Sebastian Coe has warned that the IAAF will review the award of the 2021 world athletics championships to Eugene if French prosecutors uncover evidence of corruption.
The IAAF president is awaiting the results of an investigation into the possibility of money-laundering, corruption or other crimes in the decision to award the event to Oregon without an open bidding process.
In an interview with The Times, in which Coe also cast doubt on Russia's ability to reform rapidly and admitted the task of restoring his sport's image may outlast his tenure, he was asked if a re-vote for the 2021 event was an option.
Coe said: "If anything comes out that shows those decisions were made on anything other than the reasons we believe then we have to review them and review them quickly. We will pull them in."
He also questioned whether Russia could complete a clean-up revolution in just four months; the country was accused of operating a vast, state-sponsored doping program in a report by a World Anti-Doping Agency commission and banned from international athletics last November.
"Nobody realistically expects to have a complete resolution to a problem people will recognise from even before my time as an athlete," Coe told the British newspaper.
Russia will find out in May if it will be able to send an athletics team to the Olympic Games in Rio, after being told "further significant work" is required before its international suspension is lifted.
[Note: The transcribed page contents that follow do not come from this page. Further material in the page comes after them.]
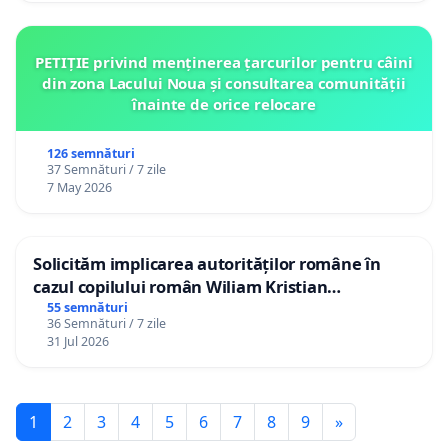
PETIȚIE privind menținerea țarcurilor pentru câini
din zona Lacului Noua și consultarea comunității
înainte de orice relocare
126 semnături
37 Semnături / 7 zile
7 May 2026
Solicităm implicarea autorităților române în
cazul copilului român Wiliam Kristian
Gheorghe, aflat în plasament în Danemarca de
55 semnături
36 Semnături / 7 zile
12 ani
31 Jul 2026
1
2
3
4
5
6
7
8
9
»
Coe is fighting to restore the integrity of athletics after his sport was rocked by doping and corruption scandals. Five other nations -- Ethiopia, Morocco, Kenya, Ukraine and Belarus -- have all been told by the IAAF to make stern changes to their anti-doping programmes or risk joining Russia on an international athletics blacklist.
However, with a contract until 2019 as president, he said: "The return to trust may be beyond my time. That can't bother me. I can't say I need to be president when that happens. I probably won't be.
"We will get the reforms across the line and then I'll make judgments about what I want to do with the rest of my life."